Right, we were too stupid to understand it. “I’m sure we can scrape enough brain cells together between the three of us. Indulge us.”
“There is no need for such hostility, Andrea Marie. I’m not your enemy. Well, not yet.”
So he knew my middle name. So what.
Anapa shrugged. “I suppose I will explain this to you, so you will stop wondering about it. We have important subjects to discuss and I’ll need your full attention. When magic began to fade from the world, I took a mortal form and fathered a child, pouring all my essence into it. Then I fell asleep. My child in turn had a child, and he had a child, and on and on, my lineage stretched throughout time, until the returning magic awoke me. As I became aware, I hovered on the verge of existence until my descendant decided to do as most men do and bred with a charming woman. I called to my essence within the bloodline and merged with the beginning life during the moment of conception. In a sense, I fathered myself into being. You could say I am an avatar. Neat trick, huh?” He winked at us.
The human part of him kept him alive during the tech. That also meant he was weak while the magic was gone. Weak was good. “I thought you’d look more Egyptian,” I told him.
“And how do you think the original Egyptians looked?” Anapa raised his eyebrows. “What do you know of us? Were you there at the birth of the glory that was Egypt? Were you there to watch as we mixed with Nubians, Hittites, Libyans, Assyrians, Persians, and Greeks, you dumb little puppy? Colors, pigments, texture of skin and hair, those things are mere glaze. The vessel underneath is always clay.”

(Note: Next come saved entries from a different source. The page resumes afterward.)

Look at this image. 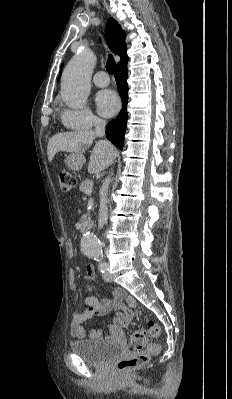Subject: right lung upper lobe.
Masks as SVG:
<instances>
[{
    "instance_id": "obj_1",
    "label": "right lung upper lobe",
    "mask_w": 232,
    "mask_h": 399,
    "mask_svg": "<svg viewBox=\"0 0 232 399\" xmlns=\"http://www.w3.org/2000/svg\"><path fill=\"white\" fill-rule=\"evenodd\" d=\"M107 37L112 51L121 57L120 62L127 60L128 57L126 54V45H125L126 35L125 32L122 30L121 26L119 25V23L113 18H110L107 21Z\"/></svg>"
}]
</instances>
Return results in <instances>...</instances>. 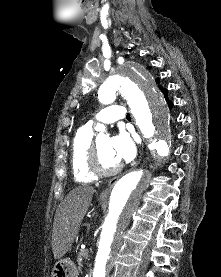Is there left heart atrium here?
<instances>
[{"mask_svg": "<svg viewBox=\"0 0 221 277\" xmlns=\"http://www.w3.org/2000/svg\"><path fill=\"white\" fill-rule=\"evenodd\" d=\"M111 147L116 159L119 162H128L132 160L136 153L132 140L124 133H121L111 139Z\"/></svg>", "mask_w": 221, "mask_h": 277, "instance_id": "left-heart-atrium-1", "label": "left heart atrium"}]
</instances>
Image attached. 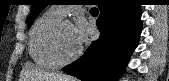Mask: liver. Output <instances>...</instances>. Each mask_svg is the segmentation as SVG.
Here are the masks:
<instances>
[{"label":"liver","mask_w":169,"mask_h":81,"mask_svg":"<svg viewBox=\"0 0 169 81\" xmlns=\"http://www.w3.org/2000/svg\"><path fill=\"white\" fill-rule=\"evenodd\" d=\"M23 71L25 81H75L71 76L62 73L41 71L33 66H25Z\"/></svg>","instance_id":"liver-1"}]
</instances>
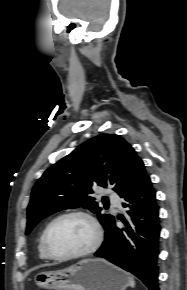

This was above my pay grade. “Roman?”
“He might be a nut job,” Roman said. “If he’s telling the truth, he isn’t at full strength.”
Anapa sighed. “So tiresome. Very well.”
Wind swept through the office, streaming from behind Anapa—hot, heavy with moisture, streaked with decay, the odor of spiced wine, and heady aromas of resins. The flames bent away from Anapa. A jackal howled, a long eerie wail that gripped my throat in a ghostly fist and squeezed.
The man on the chair leaned forward. A translucent outline shimmered along his skin, expanded, and a different creature sat in Anapa’s place. He was tall, long-limbed, and lean. A network of muscle bound his torso, crisply defined, but far from bulky. His skin was a warm, rich brown with a touch of terra-cotta. His face with its wide brown eyes was beautiful, but it wasn’t the kind of beauty you wanted to touch—it radiated too much power, too much regal disdain. As he looked at us, the contours of his head flowed like molten wax. His nose and jaw protruded forward and narrowed to a dark nose. Two long ears thrust up. Black and gray fur sheathed his face. The flash of white fangs in his mouth was like lightning.
Magic streamed from him, potent, powerful, overwhelming.